Friday column: Brilliant Olivia Colman

Published by Emma Lee-Potter in on Friday 11th January 2019

January isn’t my favourite month of the year. It’s cold and bleak, Christmas bills are flooding in and it’s tax return time too. To make matters worse, I’m doing Dry January. Actually, I do it every year – a habit dating back to my Evening Standard days, when most of the news room gave their livers a much-needed rest for four whole weeks.

But in amongst the January gloom there’s still some fun to be had. There’s Olivia Colman’s barnstorming performance as Queen Anne in The Favourite for a start. She’s outrageous and funny and touching and bawdy in equal measures and if she doesn’t win the BAFTA she was nominated for this week I’ll eat my hat. Co-stars Rachel Weisz and Emma Stone are top notch too, although I reckon Rachel Weisz just edges it with her bewitching role as Sarah Churchill, Duchess of Marlborough. The duchess is ruthless, wicked and beguiling by turns – no wonder poor old Queen Anne, her childhood friend, was utterly mesmerised.

* * *

Four days after Christmas, we drove into the depths of rural Dorset to have tea with an old schoolfriend of mine. She’s rented a house up a long country track and as we neared the turning we suddenly noticed a nervous looking dog in the middle of the road. The traffic shuddered to a halt as the dog skittered in one direction and then another. Unsure what to do, we spotted an elegant blonde getting out of her car and trying to coax the dog off the road. She produced a pack of cheese from her carboot and proceeded to tempt it to safety. The dog was having none of it, quickly chomping the cheese and then running off again.

I got out of the car to see if I could help. I didn’t have a clue what to do but it seemed churlish not to try. As I marched up to the woman she looked at me quizzically and said “Emma”. I couldn’t place her for a second and then I realised who she was; Lelia, a friend I knew in London in my early 20s and who I hadn’t seen since.

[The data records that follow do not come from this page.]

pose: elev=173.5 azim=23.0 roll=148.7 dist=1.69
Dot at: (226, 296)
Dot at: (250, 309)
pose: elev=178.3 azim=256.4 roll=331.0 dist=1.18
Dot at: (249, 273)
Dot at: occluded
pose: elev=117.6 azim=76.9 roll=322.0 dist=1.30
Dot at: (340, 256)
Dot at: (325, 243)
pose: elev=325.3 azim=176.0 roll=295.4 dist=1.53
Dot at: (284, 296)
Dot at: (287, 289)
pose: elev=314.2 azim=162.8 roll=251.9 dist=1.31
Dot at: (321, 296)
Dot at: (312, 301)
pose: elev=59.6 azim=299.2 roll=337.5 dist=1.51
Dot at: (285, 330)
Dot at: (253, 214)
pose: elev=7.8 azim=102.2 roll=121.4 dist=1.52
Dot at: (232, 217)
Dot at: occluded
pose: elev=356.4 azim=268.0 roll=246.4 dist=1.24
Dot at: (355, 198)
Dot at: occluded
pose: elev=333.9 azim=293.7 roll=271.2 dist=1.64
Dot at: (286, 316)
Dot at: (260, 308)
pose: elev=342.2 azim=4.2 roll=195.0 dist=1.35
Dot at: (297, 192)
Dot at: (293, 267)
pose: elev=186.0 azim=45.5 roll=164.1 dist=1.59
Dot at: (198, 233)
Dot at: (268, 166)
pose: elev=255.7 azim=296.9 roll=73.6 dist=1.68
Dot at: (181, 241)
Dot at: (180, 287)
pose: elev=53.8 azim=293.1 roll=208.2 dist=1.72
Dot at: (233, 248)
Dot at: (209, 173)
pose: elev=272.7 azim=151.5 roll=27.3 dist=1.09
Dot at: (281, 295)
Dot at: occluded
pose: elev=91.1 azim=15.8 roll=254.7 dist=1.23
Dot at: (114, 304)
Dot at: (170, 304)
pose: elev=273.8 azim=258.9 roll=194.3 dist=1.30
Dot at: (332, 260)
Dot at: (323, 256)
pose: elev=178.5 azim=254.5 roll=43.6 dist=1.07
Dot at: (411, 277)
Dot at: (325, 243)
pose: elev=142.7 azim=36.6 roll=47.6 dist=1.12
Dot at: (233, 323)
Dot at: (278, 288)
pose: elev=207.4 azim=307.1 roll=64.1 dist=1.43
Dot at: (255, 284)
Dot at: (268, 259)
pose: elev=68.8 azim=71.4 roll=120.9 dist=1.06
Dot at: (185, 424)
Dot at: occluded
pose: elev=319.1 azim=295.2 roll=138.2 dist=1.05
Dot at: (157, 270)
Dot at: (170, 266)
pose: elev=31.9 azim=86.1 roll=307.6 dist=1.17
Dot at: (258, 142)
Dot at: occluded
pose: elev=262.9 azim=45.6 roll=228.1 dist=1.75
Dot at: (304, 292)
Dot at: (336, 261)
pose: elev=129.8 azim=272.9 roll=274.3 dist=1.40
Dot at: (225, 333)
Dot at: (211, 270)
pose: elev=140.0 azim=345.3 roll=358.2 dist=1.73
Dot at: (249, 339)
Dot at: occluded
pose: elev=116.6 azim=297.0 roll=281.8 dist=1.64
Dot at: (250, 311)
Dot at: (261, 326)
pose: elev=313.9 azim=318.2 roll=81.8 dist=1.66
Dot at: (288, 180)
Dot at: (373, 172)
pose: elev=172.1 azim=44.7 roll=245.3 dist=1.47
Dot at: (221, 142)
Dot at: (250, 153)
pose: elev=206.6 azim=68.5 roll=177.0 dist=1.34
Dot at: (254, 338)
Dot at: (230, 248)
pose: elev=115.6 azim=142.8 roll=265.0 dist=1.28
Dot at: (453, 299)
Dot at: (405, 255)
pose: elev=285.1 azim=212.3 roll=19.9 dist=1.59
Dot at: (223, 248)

The chances of us meeting on a country road in the middle of nowhere must be a million to one. It turned out that Lelia lives in Kent and was staying with her family in a Dorset cottage over Christmas. If I’d driven faster and arrived at the turning five minutes earlier we’d never have met for the first time in years.

I flung my arms around Lelia – much to the astonishment of my family, who were all sitting in the car.

“We all thought you’d lost the plot,” said my son when I got back in. “Why were you hugging a complete stranger in the middle of the road, with the traffic backed up in both directions?”

* * *

Grrr. Just to make January more annoying, the ferry is still grounded. As I mentioned in my last blog, it was out of action for more than seven weeks in November and December for its two-yearly refit. Then, a few days before Christmas, it was back. Hooray. Except a few hours later there was a hydraulic problem and it still hasn’t returned to service. In the meantime there’s been a woeful lack of information and we’re all really fed up.